SISTER BLISTER: A very unspoken conversation I’ve come across in the feminist circles that I find myself in often--a rarely discussed topic. Sometimes someone will say, “Women are the worst with each other,” but then the conversation ends there. I was in the middle of working with a particular woman while I was making that record, and I was moved to address the matter in a song. It’s still a very charged song for me when I perform it.

HANDS CLEAN: If I had written about the “Hands Clean” subject matter during jagged little pill era it would come out more angrily--like “Right Through You.” That song is the result of my protecting someone by being secretive about what really happened. That theme had been carried on many, many times throughout my life. I would cover for people all the time. So it was really liberating to write “Hands Clean.” While I can be a vengeful bitch, that’s not my intention. My intention is to liberate myself from that kind of repression, and the constant taking care of someone else’s reputation at the cost of myself.

MERCY: I was invited to sing on that track after Nusrat Fateh Ali Khan had died after laying his vocal down for that track. Jonathan Elias, who created The Prayer Cycle album, invited me to finish the track and I felt so honored because I was already a huge fan of Nusrat. Jonathan wanted the album to feel as international as possible. My dad’s French Canadian, my mom’s Hungarian, so I translated the lyrics with my grandmother and I sang it in Hungarian. It was an honor to work on this and the other songs on the record.
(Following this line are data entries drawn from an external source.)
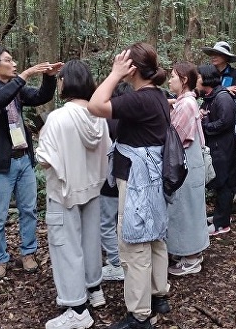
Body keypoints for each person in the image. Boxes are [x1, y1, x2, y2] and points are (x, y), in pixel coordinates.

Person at [88, 43, 170, 329]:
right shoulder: (157, 96)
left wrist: (113, 74)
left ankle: (139, 315)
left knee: (134, 243)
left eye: (123, 62)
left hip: (137, 181)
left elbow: (95, 105)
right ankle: (159, 296)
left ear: (132, 68)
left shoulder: (141, 99)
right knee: (155, 236)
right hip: (152, 178)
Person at [0, 45, 62, 282]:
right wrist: (25, 75)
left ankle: (28, 253)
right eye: (8, 60)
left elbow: (41, 96)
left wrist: (48, 78)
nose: (14, 64)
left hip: (23, 160)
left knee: (28, 210)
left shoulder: (16, 89)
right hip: (0, 164)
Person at [36, 60, 111, 329]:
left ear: (65, 83)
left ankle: (77, 308)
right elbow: (106, 151)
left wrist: (43, 135)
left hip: (64, 191)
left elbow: (45, 159)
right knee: (91, 241)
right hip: (92, 187)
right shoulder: (98, 116)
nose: (58, 83)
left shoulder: (58, 118)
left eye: (59, 79)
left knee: (65, 246)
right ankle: (94, 290)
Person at [166, 62, 210, 276]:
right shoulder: (185, 102)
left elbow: (175, 137)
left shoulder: (186, 105)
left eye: (173, 76)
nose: (170, 80)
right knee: (187, 209)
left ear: (184, 80)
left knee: (187, 210)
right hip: (189, 165)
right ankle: (187, 253)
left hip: (187, 166)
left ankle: (191, 258)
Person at [197, 64, 236, 236]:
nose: (197, 81)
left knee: (224, 184)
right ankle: (220, 216)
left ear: (207, 79)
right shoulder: (209, 97)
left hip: (223, 148)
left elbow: (225, 122)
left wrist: (204, 125)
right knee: (218, 183)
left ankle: (222, 223)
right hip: (215, 147)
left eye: (199, 77)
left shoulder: (222, 97)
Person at [202, 40, 236, 203]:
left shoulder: (235, 75)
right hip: (211, 113)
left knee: (231, 153)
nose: (213, 57)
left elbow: (235, 94)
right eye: (212, 54)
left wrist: (220, 90)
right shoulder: (209, 72)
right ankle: (218, 187)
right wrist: (224, 89)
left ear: (226, 57)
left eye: (217, 54)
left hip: (229, 116)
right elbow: (203, 91)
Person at [101, 82, 133, 282]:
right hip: (133, 178)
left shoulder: (108, 120)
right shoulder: (139, 118)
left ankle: (115, 262)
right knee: (126, 220)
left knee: (106, 222)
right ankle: (127, 260)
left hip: (110, 179)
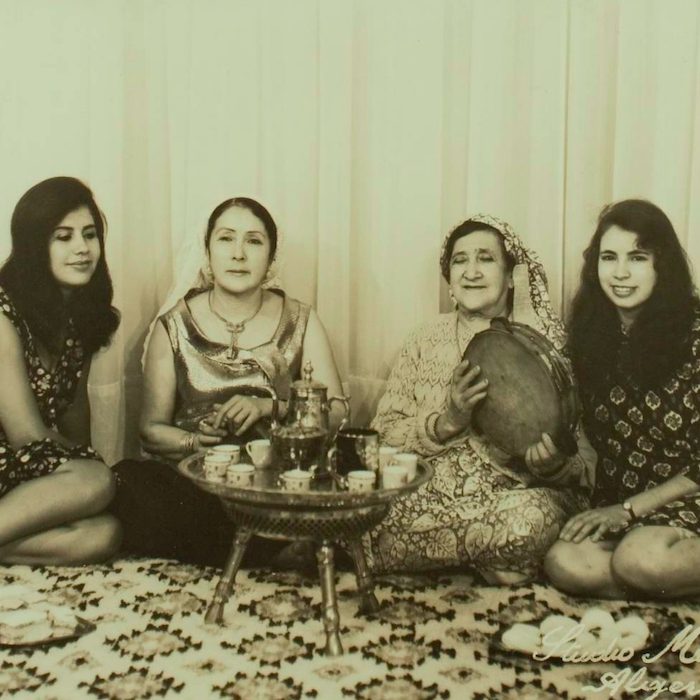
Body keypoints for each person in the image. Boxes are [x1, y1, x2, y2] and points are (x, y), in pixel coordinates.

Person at [112, 196, 345, 566]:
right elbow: (150, 431)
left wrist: (269, 407)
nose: (238, 254)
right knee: (127, 480)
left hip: (280, 483)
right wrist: (195, 441)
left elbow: (338, 414)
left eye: (253, 241)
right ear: (207, 252)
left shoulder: (301, 320)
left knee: (349, 474)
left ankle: (248, 545)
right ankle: (268, 549)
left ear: (271, 257)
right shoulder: (174, 325)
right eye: (226, 239)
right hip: (200, 486)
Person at [365, 214, 593, 584]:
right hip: (431, 493)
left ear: (511, 276)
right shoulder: (424, 338)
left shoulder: (550, 346)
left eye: (485, 258)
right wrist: (447, 422)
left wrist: (553, 466)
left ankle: (388, 553)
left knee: (530, 521)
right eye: (460, 260)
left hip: (517, 498)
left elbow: (586, 466)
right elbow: (381, 437)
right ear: (449, 279)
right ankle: (491, 558)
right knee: (368, 509)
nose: (471, 271)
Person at [545, 200, 700, 599]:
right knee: (564, 563)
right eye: (609, 257)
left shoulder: (695, 335)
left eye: (638, 257)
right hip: (627, 504)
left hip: (686, 495)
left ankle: (648, 571)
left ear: (662, 265)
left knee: (639, 560)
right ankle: (663, 582)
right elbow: (582, 439)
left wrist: (630, 510)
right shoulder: (589, 334)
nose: (621, 273)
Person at [0, 176, 121, 565]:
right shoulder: (3, 314)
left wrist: (87, 472)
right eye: (63, 237)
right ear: (35, 247)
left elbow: (74, 420)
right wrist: (91, 472)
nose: (82, 249)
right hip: (17, 453)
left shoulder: (80, 316)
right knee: (98, 481)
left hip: (21, 474)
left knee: (103, 535)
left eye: (90, 234)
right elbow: (25, 434)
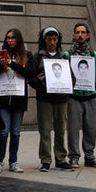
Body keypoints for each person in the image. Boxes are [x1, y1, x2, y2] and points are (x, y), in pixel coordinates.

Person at [0, 29, 34, 173]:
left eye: (13, 38)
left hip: (18, 99)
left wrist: (12, 64)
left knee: (15, 132)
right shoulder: (0, 54)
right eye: (7, 37)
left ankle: (13, 161)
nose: (10, 40)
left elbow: (30, 73)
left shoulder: (27, 55)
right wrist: (0, 64)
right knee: (4, 131)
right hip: (3, 99)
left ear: (18, 39)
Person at [28, 27, 72, 172]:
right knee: (45, 130)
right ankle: (45, 159)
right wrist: (42, 86)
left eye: (54, 39)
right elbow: (32, 77)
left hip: (61, 99)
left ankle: (61, 158)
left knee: (61, 129)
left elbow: (72, 77)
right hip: (45, 99)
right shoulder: (37, 57)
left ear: (58, 40)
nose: (52, 42)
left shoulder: (64, 57)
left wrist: (68, 86)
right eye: (49, 39)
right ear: (44, 40)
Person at [63, 23, 96, 168]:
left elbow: (94, 74)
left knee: (91, 129)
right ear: (74, 35)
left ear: (87, 35)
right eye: (77, 32)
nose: (80, 35)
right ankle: (73, 156)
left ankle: (90, 156)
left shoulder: (93, 55)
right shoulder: (68, 55)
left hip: (90, 96)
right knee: (73, 129)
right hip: (74, 97)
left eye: (83, 32)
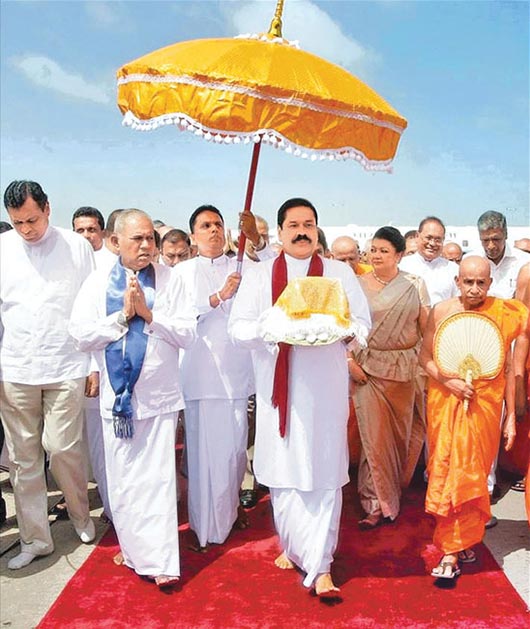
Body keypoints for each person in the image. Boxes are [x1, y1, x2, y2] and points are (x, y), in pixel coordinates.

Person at [228, 197, 371, 597]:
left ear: (317, 229)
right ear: (280, 232)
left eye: (309, 223)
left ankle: (321, 565)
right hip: (280, 396)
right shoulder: (259, 277)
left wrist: (347, 333)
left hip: (325, 394)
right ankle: (294, 546)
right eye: (294, 224)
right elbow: (237, 330)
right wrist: (272, 327)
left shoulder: (339, 272)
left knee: (324, 474)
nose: (302, 230)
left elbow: (362, 324)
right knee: (284, 475)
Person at [69, 209, 197, 588]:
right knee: (124, 480)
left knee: (157, 480)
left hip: (158, 397)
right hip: (118, 401)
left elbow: (188, 334)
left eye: (150, 239)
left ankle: (161, 563)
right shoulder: (96, 284)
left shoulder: (171, 280)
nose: (146, 246)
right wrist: (121, 318)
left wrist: (149, 314)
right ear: (115, 242)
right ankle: (133, 549)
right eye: (136, 239)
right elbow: (79, 335)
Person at [0, 180, 96, 570]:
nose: (27, 230)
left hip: (66, 366)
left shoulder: (76, 247)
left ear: (48, 209)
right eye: (18, 222)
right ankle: (35, 538)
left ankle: (80, 516)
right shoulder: (3, 249)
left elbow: (92, 308)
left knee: (62, 450)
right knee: (23, 461)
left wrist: (92, 364)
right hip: (15, 369)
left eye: (33, 220)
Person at [419, 256, 528, 580]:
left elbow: (508, 369)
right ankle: (452, 550)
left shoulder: (503, 313)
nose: (475, 288)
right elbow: (424, 356)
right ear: (457, 281)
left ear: (491, 284)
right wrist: (447, 380)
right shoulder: (441, 311)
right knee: (448, 472)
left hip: (485, 406)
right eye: (468, 282)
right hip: (446, 400)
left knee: (472, 475)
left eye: (481, 282)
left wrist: (509, 419)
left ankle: (460, 544)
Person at [174, 205, 263, 552]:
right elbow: (176, 315)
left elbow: (272, 268)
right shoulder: (181, 272)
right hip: (198, 374)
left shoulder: (243, 267)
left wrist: (254, 236)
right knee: (199, 457)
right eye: (205, 225)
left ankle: (228, 513)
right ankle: (203, 526)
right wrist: (217, 297)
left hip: (236, 374)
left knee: (233, 454)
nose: (213, 230)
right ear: (193, 234)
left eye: (218, 225)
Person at [349, 227, 430, 529]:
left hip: (405, 370)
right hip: (367, 368)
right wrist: (348, 362)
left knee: (400, 437)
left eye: (384, 250)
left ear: (399, 254)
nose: (377, 255)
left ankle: (392, 495)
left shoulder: (414, 284)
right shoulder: (356, 285)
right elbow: (345, 328)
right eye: (373, 249)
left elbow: (426, 329)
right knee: (374, 437)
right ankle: (373, 503)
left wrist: (427, 367)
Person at [466, 210, 529, 299]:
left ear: (506, 235)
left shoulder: (524, 262)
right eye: (485, 240)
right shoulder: (469, 261)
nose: (491, 246)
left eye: (496, 239)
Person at [400, 217, 459, 305]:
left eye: (438, 239)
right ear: (417, 236)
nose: (432, 243)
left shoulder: (453, 269)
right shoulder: (401, 266)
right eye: (428, 238)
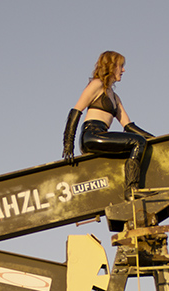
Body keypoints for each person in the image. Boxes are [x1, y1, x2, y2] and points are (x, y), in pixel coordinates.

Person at [62, 50, 154, 199]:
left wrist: (155, 139)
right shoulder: (96, 85)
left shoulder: (115, 97)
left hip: (103, 135)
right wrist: (68, 144)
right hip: (91, 135)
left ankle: (131, 186)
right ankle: (131, 190)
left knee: (139, 145)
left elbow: (129, 126)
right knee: (138, 142)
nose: (123, 70)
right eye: (121, 66)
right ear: (111, 66)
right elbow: (76, 110)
STILL: I wrote this song in my hotel room in Dublin after having seen a screening of “Dogma.” Not only am I a big fan of Kevin Smith, but I was particularly drawn to his “Dogma” script because his Catholic upbringing paralleled mine. Kevin asked me if I was up to write a song for the end credits. I told him I’d watch the movie and I’d see if a song came forth. “Still” I wrote really quickly in the middle of the night a few days later. It’s sung from the perspective of who I perceive God to be, to all the people on the planet.

UNINVITED: I remember writing “Uninvited” almost as a way to step out of the radar and out of pressure cooker that was following up jagged little pill. It was a way for me to write another song with no pressure. It was my first step away from Glen, which in and of itself was a terrifying concept, but I think necessary. I saw a screening of “City of Angels” and wrote the song alone in my living room in fifteen minutes. It was the first song I’d written alone in many years.

LET’S DO IT, LET’S FALL IN LOVE: Irwin Winkler who directed De-Lovely, Rob Cohen and Irwin’s son Charles Winkler who produced the movie invited me to their office and said, “This is what we’re doing.” They asked me to pick from ten songs. I said “Yes” right away and I let them know that I had a background in dance. So my cameo in the movie involves my singing and dancing. I thought it was a sweet, whimsical jump off the radar to go into a genre that had nothing to do with what I do every day. This was a lot of fun for someone who grew up with Judy Garland fantasies.

HAND IN MY POCKET: I wanted to end with a tip of the hat to the jagged little pill album. For me that song fits in with the theme of stumbling my way towards wholeness--that song just speaks well to that duality in life. It feels like “Hand In My Pocket” started a chapter for me in that way, and it was a good way to end before beginning the next chapter.